Nonprofits constitute 10% of the U.S. workforce – imagine what a difference it would make if we could ensure that the millions of people with nonprofit jobs could know that their jobs are secure in this uncertain time. Imagine what this could mean for ensuring a continuity of services for those who rely on nonprofits during COVID-19: from food banks to domestic violence centers to community based organizations that translate public health updates.
As a country, the United States has steadily shredded apart its social safety net, with government funding providing nowhere near enough money to address the deep systemic injustices we face. Nonprofits are on the front line of the present COVID-19 disaster, just like they’ve been on the front line of the constant yet more invisible disasters inherent in a country where the gap between the rich and the poor continues to widen.
We have a huge array of racial, social, economic, and environmental justice issues that desperately need our attention, and yet nonprofits continue to struggle. That has to change. And it starts with each of us individually taking a deep breath and risking it: doing the individually scary work of deciding to continue investing in our staff even as our funding prospects seem increasingly unreliable.

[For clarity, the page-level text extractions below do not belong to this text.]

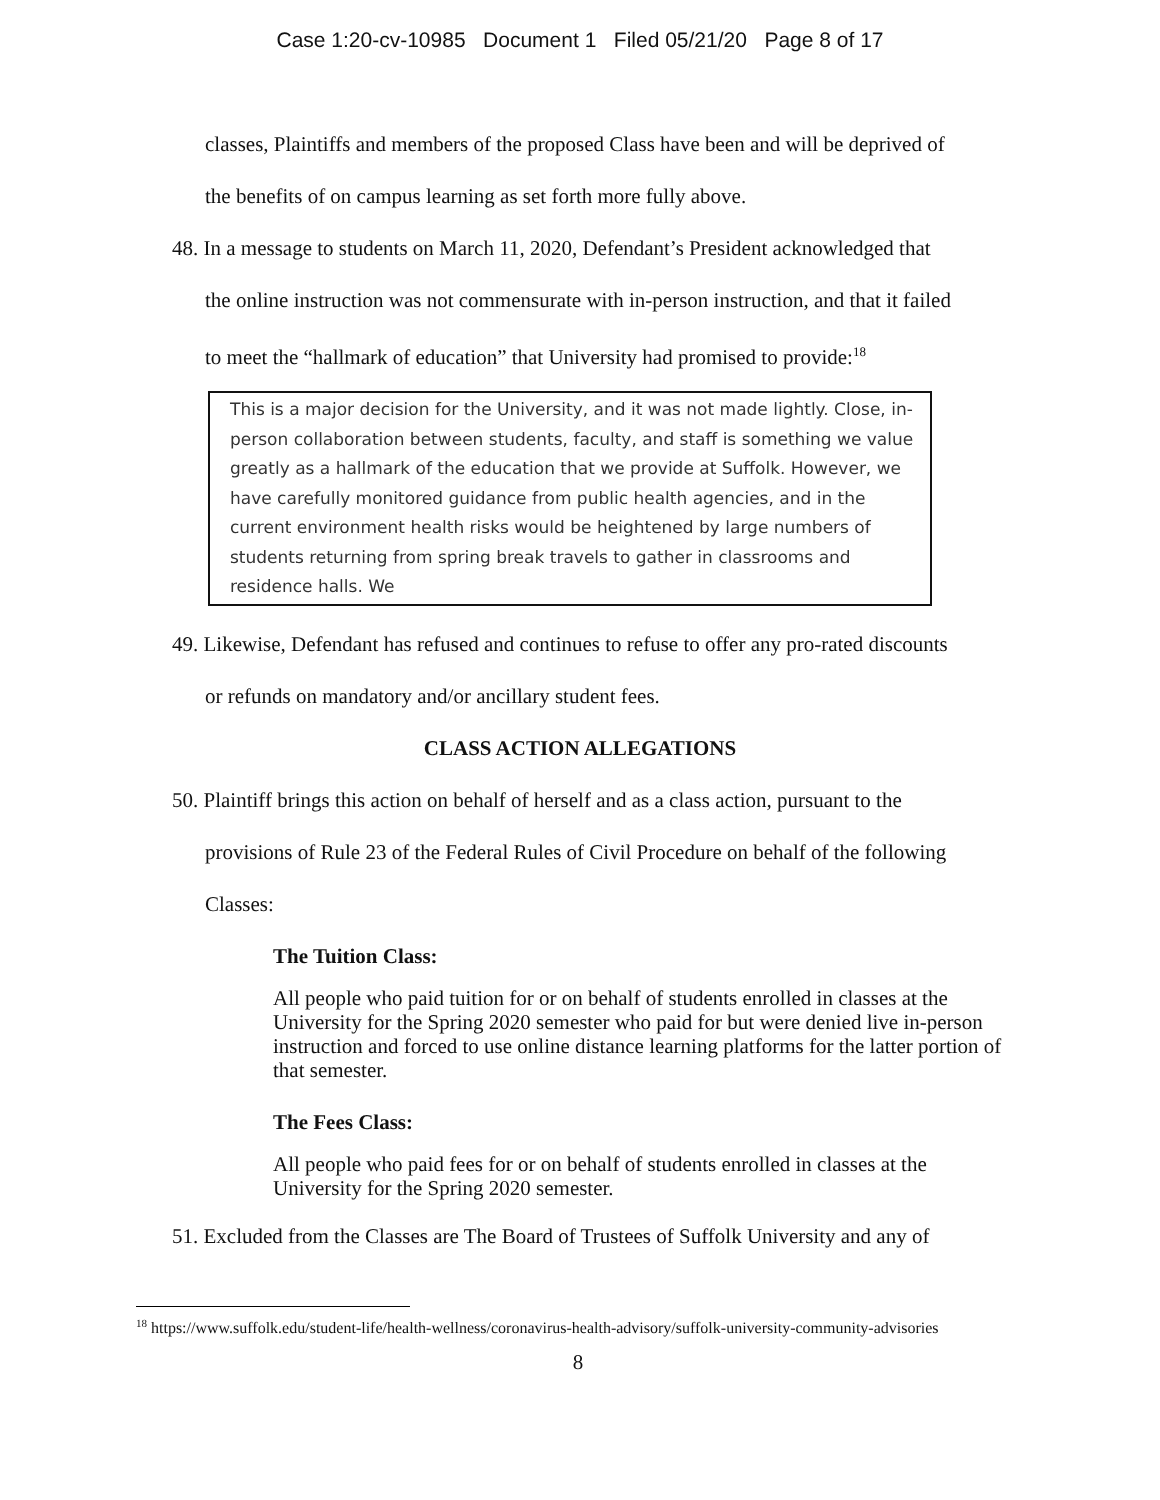Case 1:20-cv-10985 Document 1 Filed 05/21/20 Page 8 of 17
classes, Plaintiffs and members of the proposed Class have been and will be deprived of
the benefits of on campus learning as set forth more fully above.
48. In a message to students on March 11, 2020, Defendant’s President acknowledged that
the online instruction was not commensurate with in-person instruction, and that it failed
to meet the “hallmark of education” that University had promised to provide:<sup>18</sup>
This is a major decision for the University, and it was not made lightly. Close, in-person collaboration between students, faculty, and staff is something we value greatly as a hallmark of the education that we provide at Suffolk. However, we have carefully monitored guidance from public health agencies, and in the current environment health risks would be heightened by large numbers of students returning from spring break travels to gather in classrooms and residence halls. We
49. Likewise, Defendant has refused and continues to refuse to offer any pro-rated discounts
or refunds on mandatory and/or ancillary student fees.
CLASS ACTION ALLEGATIONS
50. Plaintiff brings this action on behalf of herself and as a class action, pursuant to the
provisions of Rule 23 of the Federal Rules of Civil Procedure on behalf of the following
Classes:
The Tuition Class:
All people who paid tuition for or on behalf of students enrolled in classes at the University for the Spring 2020 semester who paid for but were denied live in-person instruction and forced to use online distance learning platforms for the latter portion of that semester.
The Fees Class:
All people who paid fees for or on behalf of students enrolled in classes at the University for the Spring 2020 semester.
51. Excluded from the Classes are The Board of Trustees of Suffolk University and any of
<sup>18</sup> https://www.suffolk.edu/student-life/health-wellness/coronavirus-health-advisory/suffolk-university-community-advisories
8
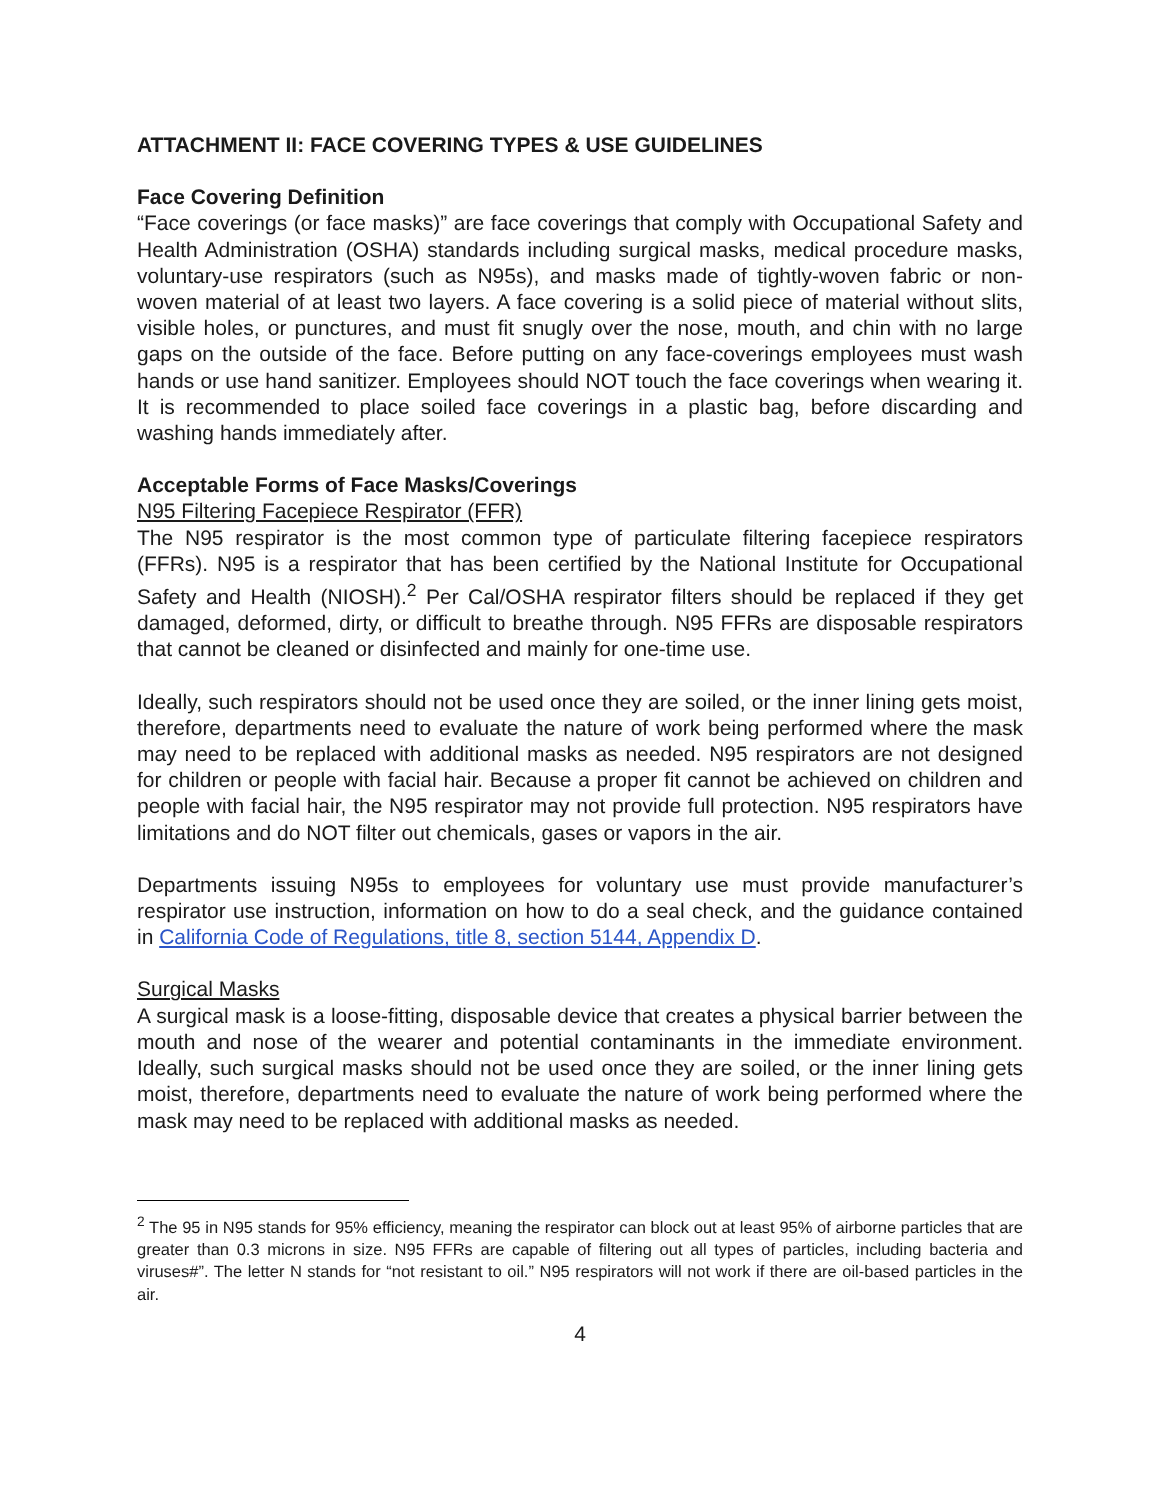ATTACHMENT II: FACE COVERING TYPES & USE GUIDELINES
Face Covering Definition
“Face coverings (or face masks)” are face coverings that comply with Occupational Safety and Health Administration (OSHA) standards including surgical masks, medical procedure masks, voluntary-use respirators (such as N95s), and masks made of tightly-woven fabric or non-woven material of at least two layers. A face covering is a solid piece of material without slits, visible holes, or punctures, and must fit snugly over the nose, mouth, and chin with no large gaps on the outside of the face. Before putting on any face-coverings employees must wash hands or use hand sanitizer. Employees should NOT touch the face coverings when wearing it. It is recommended to place soiled face coverings in a plastic bag, before discarding and washing hands immediately after.
Acceptable Forms of Face Masks/Coverings
N95 Filtering Facepiece Respirator (FFR)
The N95 respirator is the most common type of particulate filtering facepiece respirators (FFRs). N95 is a respirator that has been certified by the National Institute for Occupational Safety and Health (NIOSH).<sup>2</sup> Per Cal/OSHA respirator filters should be replaced if they get damaged, deformed, dirty, or difficult to breathe through. N95 FFRs are disposable respirators that cannot be cleaned or disinfected and mainly for one-time use.
Ideally, such respirators should not be used once they are soiled, or the inner lining gets moist, therefore, departments need to evaluate the nature of work being performed where the mask may need to be replaced with additional masks as needed. N95 respirators are not designed for children or people with facial hair. Because a proper fit cannot be achieved on children and people with facial hair, the N95 respirator may not provide full protection. N95 respirators have limitations and do NOT filter out chemicals, gases or vapors in the air.
Departments issuing N95s to employees for voluntary use must provide manufacturer’s respirator use instruction, information on how to do a seal check, and the guidance contained in California Code of Regulations, title 8, section 5144, Appendix D.
Surgical Masks
A surgical mask is a loose-fitting, disposable device that creates a physical barrier between the mouth and nose of the wearer and potential contaminants in the immediate environment. Ideally, such surgical masks should not be used once they are soiled, or the inner lining gets moist, therefore, departments need to evaluate the nature of work being performed where the mask may need to be replaced with additional masks as needed.
<sup>2</sup> The 95 in N95 stands for 95% efficiency, meaning the respirator can block out at least 95% of airborne particles that are greater than 0.3 microns in size. N95 FFRs are capable of filtering out all types of particles, including bacteria and viruses#”. The letter N stands for “not resistant to oil.” N95 respirators will not work if there are oil-based particles in the air.
4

And it takes us changing the sector. Nonprofits wouldn’t be freaking out if they were not reliant upon a mutant patchwork of funding sources that rarely stretch beyond a year. In this disastrous time, we need nonprofits now more than ever. As a capacity-builder, RVC has a unique vantage point to bear witness to the challenges facing an array of community-based nonprofits led by and serving people of color. We see nonprofits working harder than ever, starting new programs and services out of nowhere to respond to COVID-19. In particular, community-based nonprofits are often the first responders, since they quickly understand their communities’ evolving needs and are designed to respond to them. At this moment, not only do nonprofits need to avoid firing staff, but we actually need to hire more staff to work towards reversing the terrifying direction we are moving in. We need bigger long-term funding. And we need it now.
A Call to Action
Let’s commit to keeping our staff paid as long as we can, and let’s commit to changing this screwed up system. We need to survive what is to come, yes- but we also need to continue building the world we want, even in the midst of a pandemic. This crisis is showing us that the world can be organized in a completely different way than we have known. This time of disaster capitalism could cement in the growing inequality in our country. Or this moment could turn the tide. What should we build and do differently to usher in the just and equitable society we are yearning for?
If you’re a funder, take this a step further. We need you to give more right now, not less. You can even take out loans in order to continue giving at the same level without having to pull money out of stock investments. It’s time to double that payout from 5% to 10%, or plan on spending down that endowment instead of lasting forever. If this wasn’t the rainy day you were saving up for, what will be?
The time is now. Join us in committing to continuing to keep your staff employed, and in committing to getting nonprofits the funding they need to thrive, not just survive.